REQUIRED WORK
Find and return every line of the data that contains the word "height".

· · ·

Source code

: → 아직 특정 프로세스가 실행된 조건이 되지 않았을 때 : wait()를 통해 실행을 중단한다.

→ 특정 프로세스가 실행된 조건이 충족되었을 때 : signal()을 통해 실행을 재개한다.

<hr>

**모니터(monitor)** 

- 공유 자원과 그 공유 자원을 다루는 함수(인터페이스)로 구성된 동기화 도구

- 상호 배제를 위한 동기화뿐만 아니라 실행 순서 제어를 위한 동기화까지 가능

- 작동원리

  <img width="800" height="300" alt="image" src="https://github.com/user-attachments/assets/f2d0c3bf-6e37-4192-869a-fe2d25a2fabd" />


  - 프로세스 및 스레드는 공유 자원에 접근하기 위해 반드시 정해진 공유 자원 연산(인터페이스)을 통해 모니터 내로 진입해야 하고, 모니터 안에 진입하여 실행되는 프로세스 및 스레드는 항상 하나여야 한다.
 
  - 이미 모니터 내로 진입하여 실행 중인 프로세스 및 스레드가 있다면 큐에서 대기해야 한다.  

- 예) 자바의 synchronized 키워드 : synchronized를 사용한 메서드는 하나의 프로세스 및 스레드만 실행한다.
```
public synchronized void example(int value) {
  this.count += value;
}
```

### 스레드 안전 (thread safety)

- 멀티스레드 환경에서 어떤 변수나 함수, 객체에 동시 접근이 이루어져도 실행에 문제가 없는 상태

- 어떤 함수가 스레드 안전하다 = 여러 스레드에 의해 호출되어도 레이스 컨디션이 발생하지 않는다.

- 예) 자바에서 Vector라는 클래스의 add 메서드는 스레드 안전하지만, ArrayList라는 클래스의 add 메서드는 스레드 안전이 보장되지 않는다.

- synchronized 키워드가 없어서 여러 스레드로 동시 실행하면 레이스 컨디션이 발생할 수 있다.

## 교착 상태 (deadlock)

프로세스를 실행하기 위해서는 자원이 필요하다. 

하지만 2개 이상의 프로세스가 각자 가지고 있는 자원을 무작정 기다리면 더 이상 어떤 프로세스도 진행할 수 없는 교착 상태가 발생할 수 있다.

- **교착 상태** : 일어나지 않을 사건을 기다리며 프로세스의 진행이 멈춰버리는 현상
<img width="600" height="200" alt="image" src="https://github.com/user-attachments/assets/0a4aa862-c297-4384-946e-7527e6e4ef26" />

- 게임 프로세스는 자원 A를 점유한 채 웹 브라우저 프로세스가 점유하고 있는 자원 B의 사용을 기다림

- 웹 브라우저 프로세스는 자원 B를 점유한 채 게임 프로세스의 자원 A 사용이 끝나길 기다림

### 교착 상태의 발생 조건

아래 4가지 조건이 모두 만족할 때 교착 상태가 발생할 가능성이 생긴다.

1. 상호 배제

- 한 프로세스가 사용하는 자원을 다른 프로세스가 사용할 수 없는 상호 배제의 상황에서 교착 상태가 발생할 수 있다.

· · ·

FINAL ANSWER
  <img width="800" height="300" alt="image" src="https://github.com/user-attachments/assets/f2d0c3bf-6e37-4192-869a-fe2d25a2fabd" />
<img width="600" height="200" alt="image" src="https://github.com/user-attachments/assets/0a4aa862-c297-4384-946e-7527e6e4ef26" />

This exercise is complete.